Buick, who like Tomkins is Australian, says he knows of no other spot on Earth with better-preserved ancient rocks than the Pilbara. They are time capsules of early Earth, early life, and now the early atmosphere.

"Old rocks are usually buggered up. Like old people, they've suffered the vicissitudes of life; they're not fresh and pristine and beautiful. They're usually a mess. But these ones aren't, and are very well preserved," he says. "It's just that Australia is a really boring place, and nothing has happened there for billions of years, geologically speaking."

Next, Tomkins wants to extract micrometeorites from a wider range of ages, from about 3.45 to about 2.22 billion years ago, to investigate how the upper atmosphere changed over that time span. It would include the Great Oxygenation Event, when cyanobacteria started pumping voluminous oxygen into the oceans and air. It would also be great if the Curiosity rover team found micrometeorites on Mars, too, so scientists could scrutinize that planet's ancient atmosphere, Tomkins says.

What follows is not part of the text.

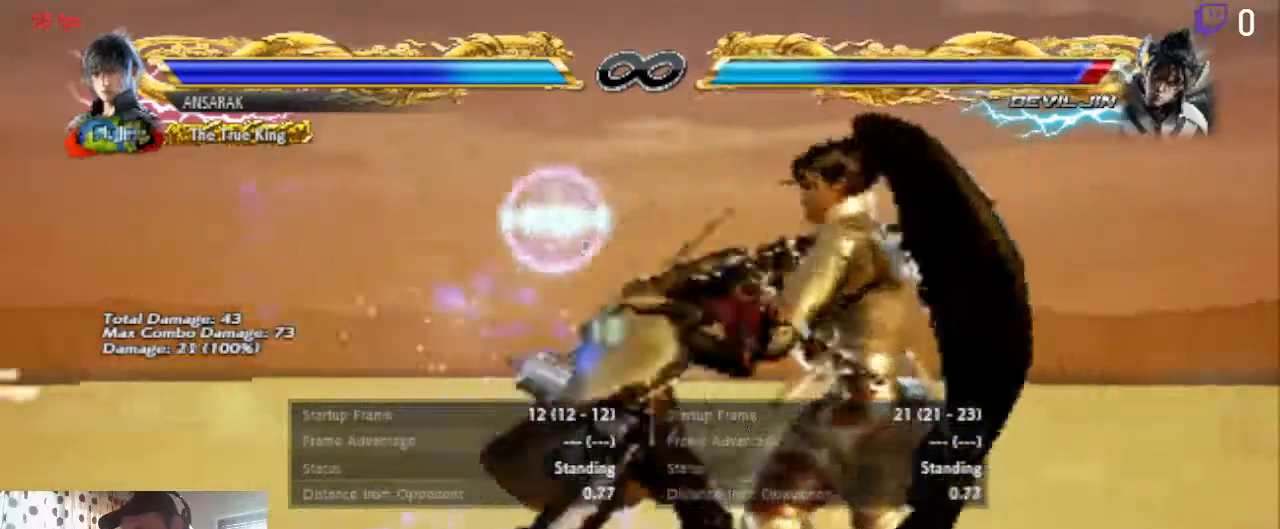
{"buttons": [], "left_stick": "center", "right_stick": "center", "events": [[334, "A", "down"], [501, "A", "up"]]}
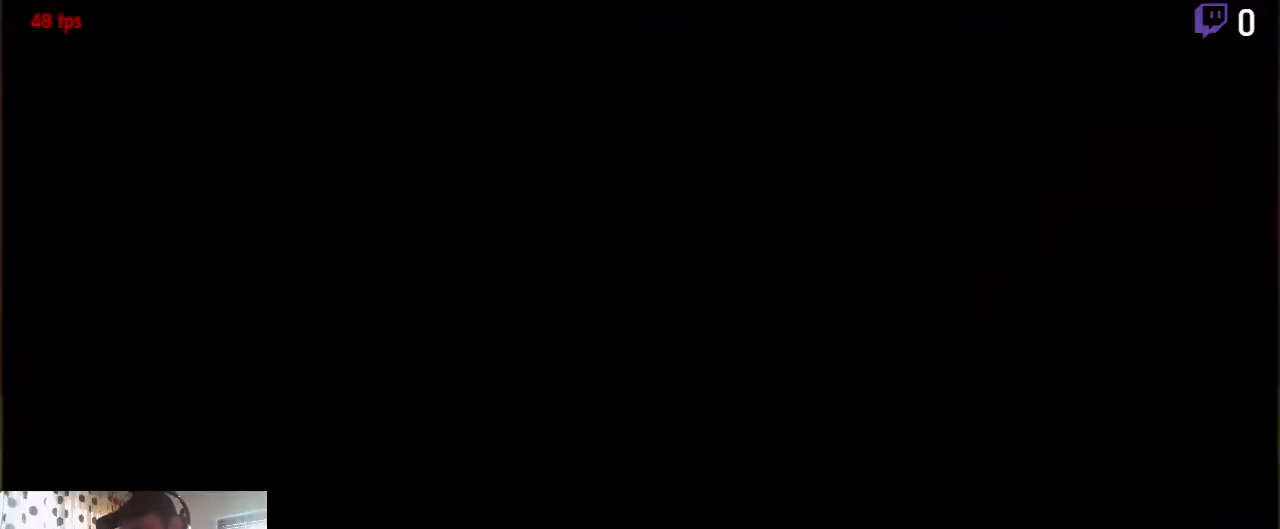
{"buttons": ["DPAD_DOWN", "DPAD_LEFT"], "left_stick": "center", "right_stick": "center", "events": [[333, "DPAD_LEFT", "down"], [367, "DPAD_DOWN", "down"]]}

As it happens, his work has implications for the hunt for life around other planets. The presence of oxygen in an exoplanet's atmosphere has long been considered a strong hint that life is present, because of the way plants fill Earth's atmosphere with oxygen. These new findings suggest it won't be that simple.

Zahnle says scientists will debate the finer points of Tomkins' work, but the presence of such old micrometeorites is astonishing—both in their survival, and the tale they have lived to tell.

"If you're interested in Earth's history, the arrival of oxygen is the big event, after the origin of life," he says.